There are many other costimulatory proteins that are required to generate optimal effector and memory T cells following antigen encounter. Several of these costimulatory proteins are members of the TNFR superfamily. Initially described to be expressed on activated T and B lymphocytes and APCs, ligation of some of these receptors is shown to promote cell division and survival, differentiation, maturation, and provide signals directly to T cells (Table 1). Because of the unique T cell activating features of these receptors, many groups have targeted TNFRs with agonist mAbs to enhance lymphocyte function, particularly in the context of tumor immunotherapy.

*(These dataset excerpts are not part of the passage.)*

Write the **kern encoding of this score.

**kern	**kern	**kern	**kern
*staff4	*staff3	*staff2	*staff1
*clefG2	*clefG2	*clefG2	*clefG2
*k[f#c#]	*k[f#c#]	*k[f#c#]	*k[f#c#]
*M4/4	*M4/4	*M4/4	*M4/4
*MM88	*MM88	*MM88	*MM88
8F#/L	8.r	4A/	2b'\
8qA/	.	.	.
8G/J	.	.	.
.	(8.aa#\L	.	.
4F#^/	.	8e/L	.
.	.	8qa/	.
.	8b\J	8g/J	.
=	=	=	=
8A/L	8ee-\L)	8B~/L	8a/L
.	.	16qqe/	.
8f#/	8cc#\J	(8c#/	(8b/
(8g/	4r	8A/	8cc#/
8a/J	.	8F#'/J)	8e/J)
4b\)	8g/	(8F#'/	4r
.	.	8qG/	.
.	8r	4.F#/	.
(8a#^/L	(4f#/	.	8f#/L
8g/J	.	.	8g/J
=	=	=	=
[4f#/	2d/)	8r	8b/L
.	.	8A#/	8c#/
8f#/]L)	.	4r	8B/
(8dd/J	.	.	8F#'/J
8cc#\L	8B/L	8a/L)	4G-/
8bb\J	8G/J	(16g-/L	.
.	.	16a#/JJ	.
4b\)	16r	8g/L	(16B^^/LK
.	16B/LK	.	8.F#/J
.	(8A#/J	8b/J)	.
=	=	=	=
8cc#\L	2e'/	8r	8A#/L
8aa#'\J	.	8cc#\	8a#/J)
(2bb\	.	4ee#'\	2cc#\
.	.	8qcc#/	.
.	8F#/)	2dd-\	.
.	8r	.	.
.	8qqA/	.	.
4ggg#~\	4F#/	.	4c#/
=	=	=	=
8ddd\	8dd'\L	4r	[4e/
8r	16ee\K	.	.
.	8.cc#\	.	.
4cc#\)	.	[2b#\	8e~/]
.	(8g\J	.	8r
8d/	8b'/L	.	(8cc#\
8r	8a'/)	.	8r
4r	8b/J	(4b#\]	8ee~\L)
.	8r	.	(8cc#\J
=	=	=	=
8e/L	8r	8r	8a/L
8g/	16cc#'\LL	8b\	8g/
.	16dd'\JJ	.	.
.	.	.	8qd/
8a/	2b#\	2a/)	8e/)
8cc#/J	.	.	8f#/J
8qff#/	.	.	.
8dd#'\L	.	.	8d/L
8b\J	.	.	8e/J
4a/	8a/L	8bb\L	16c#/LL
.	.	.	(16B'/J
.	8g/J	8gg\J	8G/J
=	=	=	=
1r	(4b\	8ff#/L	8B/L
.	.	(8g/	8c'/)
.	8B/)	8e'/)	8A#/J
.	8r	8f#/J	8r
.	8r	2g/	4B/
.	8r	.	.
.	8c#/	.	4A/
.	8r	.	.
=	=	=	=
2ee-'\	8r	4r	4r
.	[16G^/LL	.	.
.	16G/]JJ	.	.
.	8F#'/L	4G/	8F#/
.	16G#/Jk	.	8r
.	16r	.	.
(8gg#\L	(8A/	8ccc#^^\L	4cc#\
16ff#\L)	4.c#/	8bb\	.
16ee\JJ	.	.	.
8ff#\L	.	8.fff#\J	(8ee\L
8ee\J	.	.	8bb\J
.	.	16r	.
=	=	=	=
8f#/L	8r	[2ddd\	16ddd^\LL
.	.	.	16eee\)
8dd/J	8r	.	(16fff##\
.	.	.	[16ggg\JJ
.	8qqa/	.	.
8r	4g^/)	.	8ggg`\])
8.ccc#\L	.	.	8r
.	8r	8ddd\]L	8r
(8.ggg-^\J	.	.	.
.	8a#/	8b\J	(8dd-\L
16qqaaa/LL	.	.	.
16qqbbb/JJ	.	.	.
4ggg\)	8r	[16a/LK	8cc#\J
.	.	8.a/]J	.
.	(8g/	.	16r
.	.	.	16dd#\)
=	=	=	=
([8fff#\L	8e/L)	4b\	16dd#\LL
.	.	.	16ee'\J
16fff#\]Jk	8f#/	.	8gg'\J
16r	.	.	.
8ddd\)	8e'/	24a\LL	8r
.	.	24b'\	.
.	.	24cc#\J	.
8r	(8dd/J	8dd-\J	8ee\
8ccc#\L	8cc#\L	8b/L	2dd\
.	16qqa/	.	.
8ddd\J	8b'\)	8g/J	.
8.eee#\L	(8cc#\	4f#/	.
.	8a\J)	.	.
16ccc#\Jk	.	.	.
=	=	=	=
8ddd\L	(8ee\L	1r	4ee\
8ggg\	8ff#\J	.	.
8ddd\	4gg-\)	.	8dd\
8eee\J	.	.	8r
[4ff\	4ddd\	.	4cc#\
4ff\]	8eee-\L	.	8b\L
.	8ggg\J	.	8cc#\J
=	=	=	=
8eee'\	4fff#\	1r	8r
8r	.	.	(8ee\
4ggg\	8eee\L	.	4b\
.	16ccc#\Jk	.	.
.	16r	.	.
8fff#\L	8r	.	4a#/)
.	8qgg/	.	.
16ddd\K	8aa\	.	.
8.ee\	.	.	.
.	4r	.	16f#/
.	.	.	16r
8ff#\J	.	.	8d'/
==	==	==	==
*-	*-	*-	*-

Accumulating evidence has shown that many TNF superfamily molecules have a central role in immune regulation, immune-mediated diseases and cancer. And both proapoptotic and costimulatory TNFL/TNFR ligand/receptor pairs hold considerable promise for immunotherapy of cancer, with various agonistic TNFR antibodies and recombinant soluble TNFLs poised for or undergoing clinical evaluation. Indeed, the host of ongoing preclinical studies and promising early clinical results suggests that targeting of the TNFL/TNFR axis will become part of clinical practice in the near future. However, the ubiquitous activation of proapoptotic or co-stimulatory TNFR signaling can have severe side-effects, as evidenced by the early clinical experience with systemic TNF infusion as well as the recent experience with systemic agonistic 4-1BB antibody treatment. Thus, tumor-restricted activation is being pursued in order to fully capitalize on the therapeutic potential of this regulatory axis.